Fran­çois Morin, direc­teur géné­ral de Pari­bas depuis 1978, a assu­ré la conti­nui­té de direc­tion du groupe dans toute cette évo­lu­tion, et même à tra­vers la natio­na­li­sa­tion (début 1982) puis la pri­va­ti­sa­tion (début 1987). Deve­nu vice-pré­sident du Conseil de sur­veillance en 1990, il a encore conti­nué à pro­mou­voir les affaires fran­çaises dans les pays d’Extrême-Orient.

Dans ses fonc­tions, Fran­çois Morin a été una­ni­me­ment respecté.
Écou­tons ceux qui ont lon­gue­ment tra­vaillé près de lui.

D’un abord réser­vé, par­fois même res­sen­ti par cer­tains comme plu­tôt froid (« La froi­deur de la ver­tu » écri­vait un jour­na­liste), il fon­dait ses bonnes rela­tions de tra­vail sur l’hon­nê­te­té intel­lec­tuelle et la confiance réciproque.

Une intel­li­gence hors pair, ser­vie par un tra­vail appro­fon­di et rigou­reux (« Nous sommes des beso­gneux » – » Je ne crois pas à l’im­pro­vi­sa­tion » disait-il), lui per­met­tait d’a­na­ly­ser rapi­de­ment une affaire, pour abou­tir à des conclu­sions claires, pré­cises, soli­de­ment argu­men­tées. Cette rapi­di­té pou­vait par­fois don­ner à son inter­lo­cu­teur l’im­pres­sion d’a­voir été devan­cé, insuf­fi­sam­ment écou­té. Mais il res­tait ouvert au débat, pour autant qu’il soit aus­si argumenté.

Car ni sen­ti­ments sub­jec­tifs, ni inté­rêt per­son­nel ou ambi­tion (« Ce n’est pas cela qui est impor­tant »), n’a­vaient à inter­fé­rer avec le ser­vice du métier.

Sa parole était aus­si sobre. Dans sa bouche, une simple phrase : » Je tiens à vous dire que cet accord me fait très plai­sir « , devait être com­prise comme expri­mant son enthousiasme.

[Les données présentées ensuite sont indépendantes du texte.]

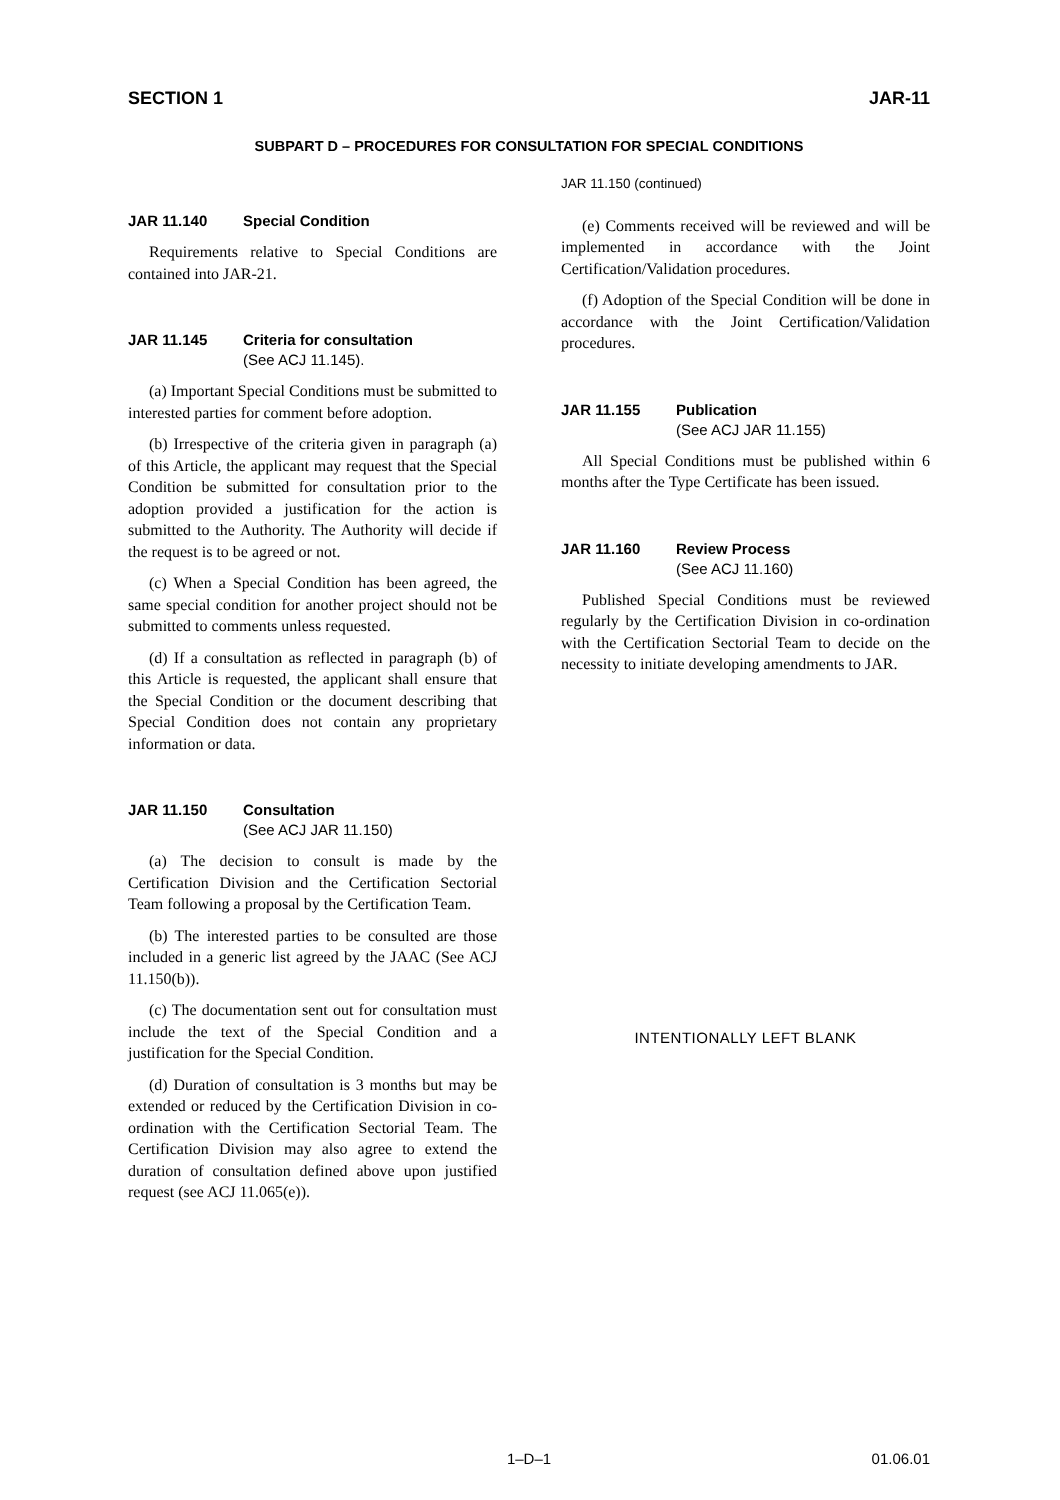SECTION 1 JAR-11
SUBPART D – PROCEDURES FOR CONSULTATION FOR SPECIAL CONDITIONS
JAR 11.140 Special Condition
Requirements relative to Special Conditions are contained into JAR-21.
JAR 11.145 Criteria for consultation
(See ACJ 11.145).
(a) Important Special Conditions must be submitted to interested parties for comment before adoption.
(b) Irrespective of the criteria given in paragraph (a) of this Article, the applicant may request that the Special Condition be submitted for consultation prior to the adoption provided a justification for the action is submitted to the Authority. The Authority will decide if the request is to be agreed or not.
(c) When a Special Condition has been agreed, the same special condition for another project should not be submitted to comments unless requested.
(d) If a consultation as reflected in paragraph (b) of this Article is requested, the applicant shall ensure that the Special Condition or the document describing that Special Condition does not contain any proprietary information or data.
JAR 11.150 Consultation
(See ACJ JAR 11.150)
(a) The decision to consult is made by the Certification Division and the Certification Sectorial Team following a proposal by the Certification Team.
(b) The interested parties to be consulted are those included in a generic list agreed by the JAAC (See ACJ 11.150(b)).
(c) The documentation sent out for consultation must include the text of the Special Condition and a justification for the Special Condition.
(d) Duration of consultation is 3 months but may be extended or reduced by the Certification Division in co-ordination with the Certification Sectorial Team. The Certification Division may also agree to extend the duration of consultation defined above upon justified request (see ACJ 11.065(e)).
JAR 11.150 (continued)
(e) Comments received will be reviewed and will be implemented in accordance with the Joint Certification/Validation procedures.
(f) Adoption of the Special Condition will be done in accordance with the Joint Certification/Validation procedures.
JAR 11.155 Publication
(See ACJ JAR 11.155)
All Special Conditions must be published within 6 months after the Type Certificate has been issued.
JAR 11.160 Review Process
(See ACJ 11.160)
Published Special Conditions must be reviewed regularly by the Certification Division in co-ordination with the Certification Sectorial Team to decide on the necessity to initiate developing amendments to JAR.
INTENTIONALLY LEFT BLANK
1–D–1 01.06.01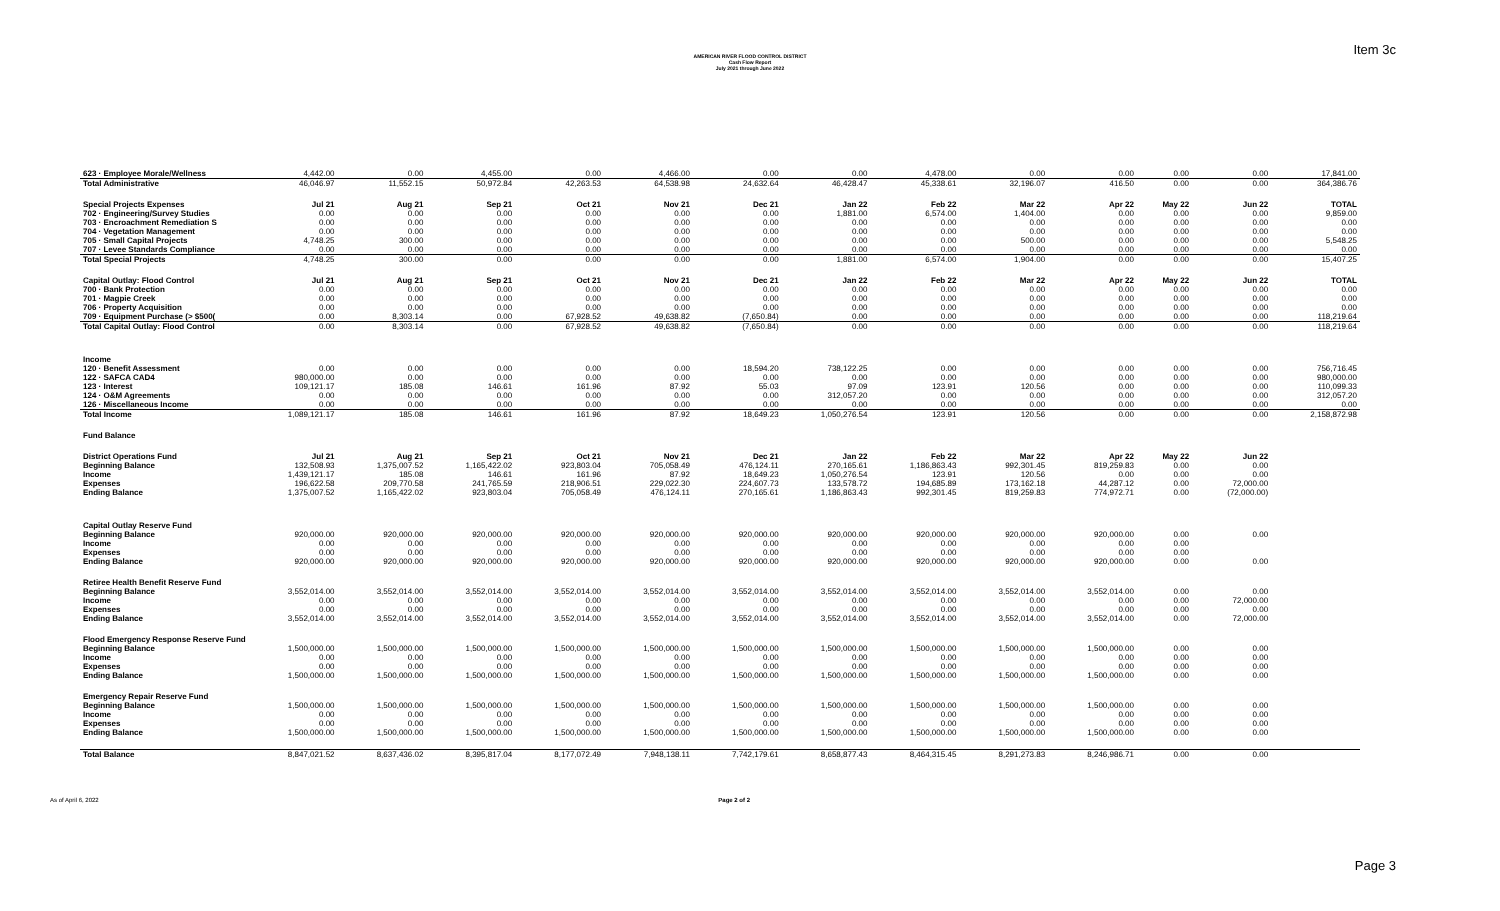Item 3c
AMERICAN RIVER FLOOD CONTROL DISTRICT
Cash Flow Report
July 2021 through June 2022
| 623 · Employee Morale/Wellness | 4,442.00 | 0.00 | 4,455.00 | 0.00 | 4,466.00 | 0.00 | 0.00 | 4,478.00 | 0.00 | 0.00 | 0.00 | 0.00 | 17,841.00 |
| Total Administrative | 46,046.97 | 11,552.15 | 50,972.84 | 42,263.53 | 64,538.98 | 24,632.64 | 46,428.47 | 45,338.61 | 32,196.07 | 416.50 | 0.00 | 0.00 | 364,386.76 |
| Special Projects Expenses | Jul 21 | Aug 21 | Sep 21 | Oct 21 | Nov 21 | Dec 21 | Jan 22 | Feb 22 | Mar 22 | Apr 22 | May 22 | Jun 22 | TOTAL |
| 702 · Engineering/Survey Studies | 0.00 | 0.00 | 0.00 | 0.00 | 0.00 | 0.00 | 1,881.00 | 6,574.00 | 1,404.00 | 0.00 | 0.00 | 0.00 | 9,859.00 |
| 703 · Encroachment Remediation S | 0.00 | 0.00 | 0.00 | 0.00 | 0.00 | 0.00 | 0.00 | 0.00 | 0.00 | 0.00 | 0.00 | 0.00 | 0.00 |
| 704 · Vegetation Management | 0.00 | 0.00 | 0.00 | 0.00 | 0.00 | 0.00 | 0.00 | 0.00 | 0.00 | 0.00 | 0.00 | 0.00 | 0.00 |
| 705 · Small Capital Projects | 4,748.25 | 300.00 | 0.00 | 0.00 | 0.00 | 0.00 | 0.00 | 0.00 | 500.00 | 0.00 | 0.00 | 0.00 | 5,548.25 |
| 707 · Levee Standards Compliance | 0.00 | 0.00 | 0.00 | 0.00 | 0.00 | 0.00 | 0.00 | 0.00 | 0.00 | 0.00 | 0.00 | 0.00 | 0.00 |
| Total Special Projects | 4,748.25 | 300.00 | 0.00 | 0.00 | 0.00 | 0.00 | 1,881.00 | 6,574.00 | 1,904.00 | 0.00 | 0.00 | 0.00 | 15,407.25 |
| Capital Outlay: Flood Control | Jul 21 | Aug 21 | Sep 21 | Oct 21 | Nov 21 | Dec 21 | Jan 22 | Feb 22 | Mar 22 | Apr 22 | May 22 | Jun 22 | TOTAL |
| 700 · Bank Protection | 0.00 | 0.00 | 0.00 | 0.00 | 0.00 | 0.00 | 0.00 | 0.00 | 0.00 | 0.00 | 0.00 | 0.00 | 0.00 |
| 701 · Magpie Creek | 0.00 | 0.00 | 0.00 | 0.00 | 0.00 | 0.00 | 0.00 | 0.00 | 0.00 | 0.00 | 0.00 | 0.00 | 0.00 |
| 706 · Property Acquisition | 0.00 | 0.00 | 0.00 | 0.00 | 0.00 | 0.00 | 0.00 | 0.00 | 0.00 | 0.00 | 0.00 | 0.00 | 0.00 |
| 709 · Equipment Purchase (> $500( | 0.00 | 8,303.14 | 0.00 | 67,928.52 | 49,638.82 | (7,650.84) | 0.00 | 0.00 | 0.00 | 0.00 | 0.00 | 0.00 | 118,219.64 |
| Total Capital Outlay: Flood Control | 0.00 | 8,303.14 | 0.00 | 67,928.52 | 49,638.82 | (7,650.84) | 0.00 | 0.00 | 0.00 | 0.00 | 0.00 | 0.00 | 118,219.64 |
| Income | | | | | | | | | | | | | |
| 120 · Benefit Assessment | 0.00 | 0.00 | 0.00 | 0.00 | 0.00 | 18,594.20 | 738,122.25 | 0.00 | 0.00 | 0.00 | 0.00 | 0.00 | 756,716.45 |
| 122 · SAFCA CAD4 | 980,000.00 | 0.00 | 0.00 | 0.00 | 0.00 | 0.00 | 0.00 | 0.00 | 0.00 | 0.00 | 0.00 | 0.00 | 980,000.00 |
| 123 · Interest | 109,121.17 | 185.08 | 146.61 | 161.96 | 87.92 | 55.03 | 97.09 | 123.91 | 120.56 | 0.00 | 0.00 | 0.00 | 110,099.33 |
| 124 · O&M Agreements | 0.00 | 0.00 | 0.00 | 0.00 | 0.00 | 0.00 | 312,057.20 | 0.00 | 0.00 | 0.00 | 0.00 | 0.00 | 312,057.20 |
| 126 · Miscellaneous Income | 0.00 | 0.00 | 0.00 | 0.00 | 0.00 | 0.00 | 0.00 | 0.00 | 0.00 | 0.00 | 0.00 | 0.00 | 0.00 |
| Total Income | 1,089,121.17 | 185.08 | 146.61 | 161.96 | 87.92 | 18,649.23 | 1,050,276.54 | 123.91 | 120.56 | 0.00 | 0.00 | 0.00 | 2,158,872.98 |
| Fund Balance | | | | | | | | | | | | | |
| District Operations Fund | Jul 21 | Aug 21 | Sep 21 | Oct 21 | Nov 21 | Dec 21 | Jan 22 | Feb 22 | Mar 22 | Apr 22 | May 22 | Jun 22 | |
| Beginning Balance | 132,508.93 | 1,375,007.52 | 1,165,422.02 | 923,803.04 | 705,058.49 | 476,124.11 | 270,165.61 | 1,186,863.43 | 992,301.45 | 819,259.83 | 0.00 | 0.00 | |
| Income | 1,439,121.17 | 185.08 | 146.61 | 161.96 | 87.92 | 18,649.23 | 1,050,276.54 | 123.91 | 120.56 | 0.00 | 0.00 | 0.00 | |
| Expenses | 196,622.58 | 209,770.58 | 241,765.59 | 218,906.51 | 229,022.30 | 224,607.73 | 133,578.72 | 194,685.89 | 173,162.18 | 44,287.12 | 0.00 | 72,000.00 | |
| Ending Balance | 1,375,007.52 | 1,165,422.02 | 923,803.04 | 705,058.49 | 476,124.11 | 270,165.61 | 1,186,863.43 | 992,301.45 | 819,259.83 | 774,972.71 | 0.00 | (72,000.00) | |
| Capital Outlay Reserve Fund | | | | | | | | | | | | | |
| Beginning Balance | 920,000.00 | 920,000.00 | 920,000.00 | 920,000.00 | 920,000.00 | 920,000.00 | 920,000.00 | 920,000.00 | 920,000.00 | 920,000.00 | 0.00 | 0.00 | |
| Income | 0.00 | 0.00 | 0.00 | 0.00 | 0.00 | 0.00 | 0.00 | 0.00 | 0.00 | 0.00 | 0.00 | | |
| Expenses | 0.00 | 0.00 | 0.00 | 0.00 | 0.00 | 0.00 | 0.00 | 0.00 | 0.00 | 0.00 | 0.00 | | |
| Ending Balance | 920,000.00 | 920,000.00 | 920,000.00 | 920,000.00 | 920,000.00 | 920,000.00 | 920,000.00 | 920,000.00 | 920,000.00 | 920,000.00 | 0.00 | 0.00 | |
| Retiree Health Benefit Reserve Fund | | | | | | | | | | | | | |
| Beginning Balance | 3,552,014.00 | 3,552,014.00 | 3,552,014.00 | 3,552,014.00 | 3,552,014.00 | 3,552,014.00 | 3,552,014.00 | 3,552,014.00 | 3,552,014.00 | 3,552,014.00 | 0.00 | 0.00 | |
| Income | 0.00 | 0.00 | 0.00 | 0.00 | 0.00 | 0.00 | 0.00 | 0.00 | 0.00 | 0.00 | 0.00 | 72,000.00 | |
| Expenses | 0.00 | 0.00 | 0.00 | 0.00 | 0.00 | 0.00 | 0.00 | 0.00 | 0.00 | 0.00 | 0.00 | 0.00 | |
| Ending Balance | 3,552,014.00 | 3,552,014.00 | 3,552,014.00 | 3,552,014.00 | 3,552,014.00 | 3,552,014.00 | 3,552,014.00 | 3,552,014.00 | 3,552,014.00 | 3,552,014.00 | 0.00 | 72,000.00 | |
| Flood Emergency Response Reserve Fund | | | | | | | | | | | | | |
| Beginning Balance | 1,500,000.00 | 1,500,000.00 | 1,500,000.00 | 1,500,000.00 | 1,500,000.00 | 1,500,000.00 | 1,500,000.00 | 1,500,000.00 | 1,500,000.00 | 1,500,000.00 | 0.00 | 0.00 | |
| Income | 0.00 | 0.00 | 0.00 | 0.00 | 0.00 | 0.00 | 0.00 | 0.00 | 0.00 | 0.00 | 0.00 | 0.00 | |
| Expenses | 0.00 | 0.00 | 0.00 | 0.00 | 0.00 | 0.00 | 0.00 | 0.00 | 0.00 | 0.00 | 0.00 | 0.00 | |
| Ending Balance | 1,500,000.00 | 1,500,000.00 | 1,500,000.00 | 1,500,000.00 | 1,500,000.00 | 1,500,000.00 | 1,500,000.00 | 1,500,000.00 | 1,500,000.00 | 1,500,000.00 | 0.00 | 0.00 | |
| Emergency Repair Reserve Fund | | | | | | | | | | | | | |
| Beginning Balance | 1,500,000.00 | 1,500,000.00 | 1,500,000.00 | 1,500,000.00 | 1,500,000.00 | 1,500,000.00 | 1,500,000.00 | 1,500,000.00 | 1,500,000.00 | 1,500,000.00 | 0.00 | 0.00 | |
| Income | 0.00 | 0.00 | 0.00 | 0.00 | 0.00 | 0.00 | 0.00 | 0.00 | 0.00 | 0.00 | 0.00 | 0.00 | |
| Expenses | 0.00 | 0.00 | 0.00 | 0.00 | 0.00 | 0.00 | 0.00 | 0.00 | 0.00 | 0.00 | 0.00 | 0.00 | |
| Ending Balance | 1,500,000.00 | 1,500,000.00 | 1,500,000.00 | 1,500,000.00 | 1,500,000.00 | 1,500,000.00 | 1,500,000.00 | 1,500,000.00 | 1,500,000.00 | 1,500,000.00 | 0.00 | 0.00 | |
| Total Balance | 8,847,021.52 | 8,637,436.02 | 8,395,817.04 | 8,177,072.49 | 7,948,138.11 | 7,742,179.61 | 8,658,877.43 | 8,464,315.45 | 8,291,273.83 | 8,246,986.71 | 0.00 | 0.00 | |
As of April 6, 2022 Page 2 of 2
Page 3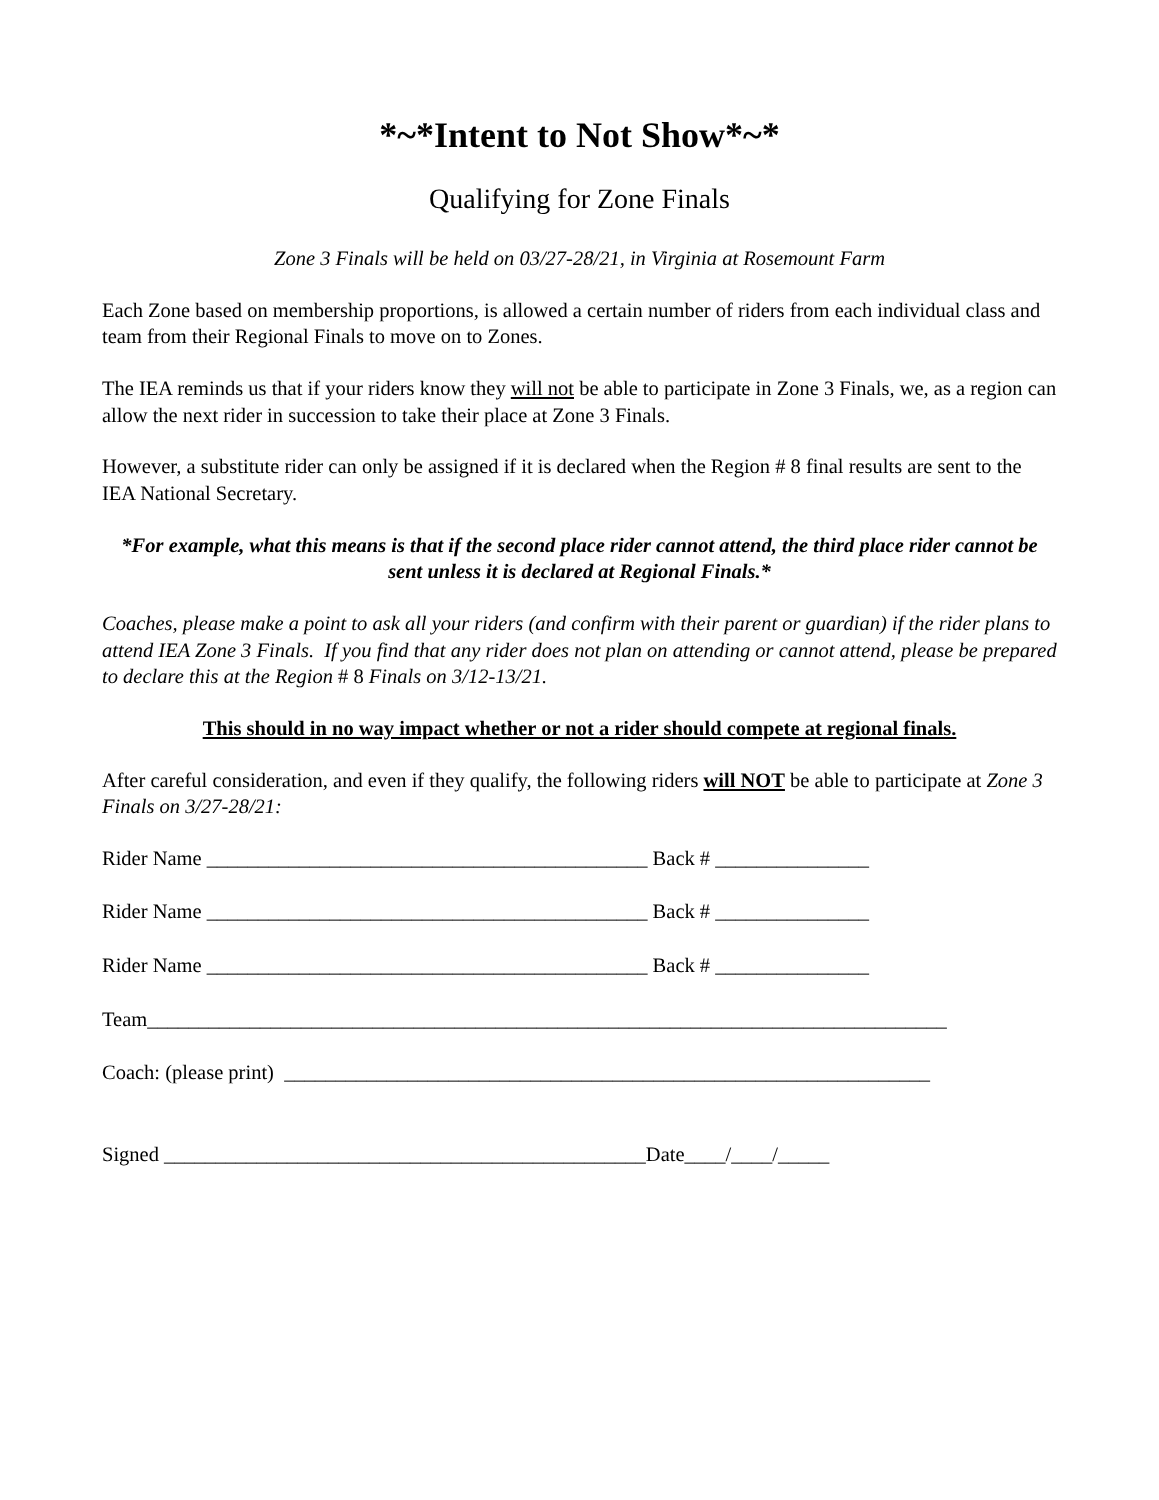*~*Intent to Not Show*~*
Qualifying for Zone Finals
Zone 3 Finals will be held on 03/27-28/21, in Virginia at Rosemount Farm
Each Zone based on membership proportions, is allowed a certain number of riders from each individual class and team from their Regional Finals to move on to Zones.
The IEA reminds us that if your riders know they will not be able to participate in Zone 3 Finals, we, as a region can allow the next rider in succession to take their place at Zone 3 Finals.
However, a substitute rider can only be assigned if it is declared when the Region # 8 final results are sent to the IEA National Secretary.
*For example, what this means is that if the second place rider cannot attend, the third place rider cannot be sent unless it is declared at Regional Finals.*
Coaches, please make a point to ask all your riders (and confirm with their parent or guardian) if the rider plans to attend IEA Zone 3 Finals. If you find that any rider does not plan on attending or cannot attend, please be prepared to declare this at the Region # 8 Finals on 3/12-13/21.
This should in no way impact whether or not a rider should compete at regional finals.
After careful consideration, and even if they qualify, the following riders will NOT be able to participate at Zone 3 Finals on 3/27-28/21:
Rider Name ___________________________________________ Back # _______________
Rider Name ___________________________________________ Back # _______________
Rider Name ___________________________________________ Back # _______________
Team______________________________________________________________________________
Coach: (please print) _______________________________________________________________
Signed _______________________________________________Date____/____/_____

Mais le grand pro­fes­sion­nel n’est pas tout l’homme.

Bien que plei­ne­ment enga­gé dans l’ac­tion, Fran­çois Morin a su, avec son épouse Monique, créer dans la durée une famille nom­breuse, unie et accueillante à de nom­breux amis. Il lui consa­crait tout son temps libre, dans l’a­mour de la nature, des belles bâtisses, du tra­vail manuel bien fait.

Très atten­tif à l’é­du­ca­tion des jeunes, il trou­vait même encore à se dévouer pour une asso­cia­tion d’é­du­ca­tion spécialisée.

L’ayant tou­jours connu droit et solide, nous savions pour­tant son com­bat lucide et cou­ra­geux contre une mala­die orphe­line. Au déjeu­ner de pro­mo du 19 novembre 2004 nous avions eu le récon­fort de le voir par­mi nous plus vaillant qu’à de pré­cé­dentes ren­contres. Et en décembre il s’oc­cu­pait encore de plan­ter des arbres.

Frap­pés par son départ sou­dain le 7 jan­vier 2005, nous com­mu­nions avec sa famille à la fois dans la tris­tesse et dans l’ad­mi­ra­tion pour ce cama­rade dont, grâce aux jeunes qui lui étaient si chers, le sou­ve­nir res­te­ra long­temps vivace.